最近再読したピケティ21世紀の資本に続いて手に取った、
シュトレーク時間かせぎの資本主義が共にみすず書房の出版だった。

ほかにもおもしろそうな本ないかな?と調べて読んだのが、

マルク・レヴィンソン例外時代 高度成長はいかに特殊であったのか

「時間かせぎの資本主義」とセットで読むのがちょうど良い内容だった。

原題は下記で2016年に出版され、日本語訳は2017年。

“An Extraordinary Time: The End of the Postwar Boom and the Return of the Ordinary Economy”

この本の出発点であり結論は、
末尾に示されたポール・サミュエルソンの言葉に集約されている。

「20世紀の第三四半期は、経済発展の黄金時代だった。この時代は、あらゆる合理的な期待を上回っていた。そして、同じような時代が近いうちに再び訪れることは、まずないだろう。
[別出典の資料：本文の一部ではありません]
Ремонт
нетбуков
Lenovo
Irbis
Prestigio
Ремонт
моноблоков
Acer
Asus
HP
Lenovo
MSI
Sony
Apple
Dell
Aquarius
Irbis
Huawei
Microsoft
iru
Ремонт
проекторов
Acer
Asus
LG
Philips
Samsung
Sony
」

著者は第二次大戦後の経済を石油危機の1973年以前と以後に分けて、
高度経済成長期の1973年以前が、例外的な時代であったことを解き明かす。

1973年までは労働生産性が驚異的に上昇し、それに伴い生活水準も向上。
また政府は社会保障制度を充実させる財源を築くことができた。

しかし1974年以降は労働生産性の向上速度が急減速する。
先進12カ国の労働生産性(労働者が1時間で生み出す成果)の成長率は、

  • 1959~1973年…年平均4.6%
  • 1974年以後…年平均2.0%

またアメリカにかぎっては生産性に関する完全なデータが揃っており、
その全要素生産性(労働生産性、資本生産性、技術発展を分析する測定方法)は、

  • 1960~73年…+34%
  • 1973~86年…+7%

そしてかつての高度経済成長を夢見た政治家たちが、
生産性の伸び率以上に経済を成長させようと政治的な介入をした結果…

「1990年代には日本の一般家庭の家計が資産価格バブルによって壊滅状態になった。1980年から1994年の間にはアメリカで何千もの銀行が破綻した。2008年に欧米で始まった深刻な景気低迷は返済能力がない借り手への過剰な融資が原因で起こったものだったが、痛いほど高い失業率をもたらし、欧州連合そのものの存続までがおびやかされた。どれもこれも、生産性の伸び率が可能にするよりも早く経済を成長させようとした政治的介入に端を発している。」

ゆえに経済成長が軸ではない新たな文明の構想が必要なのである。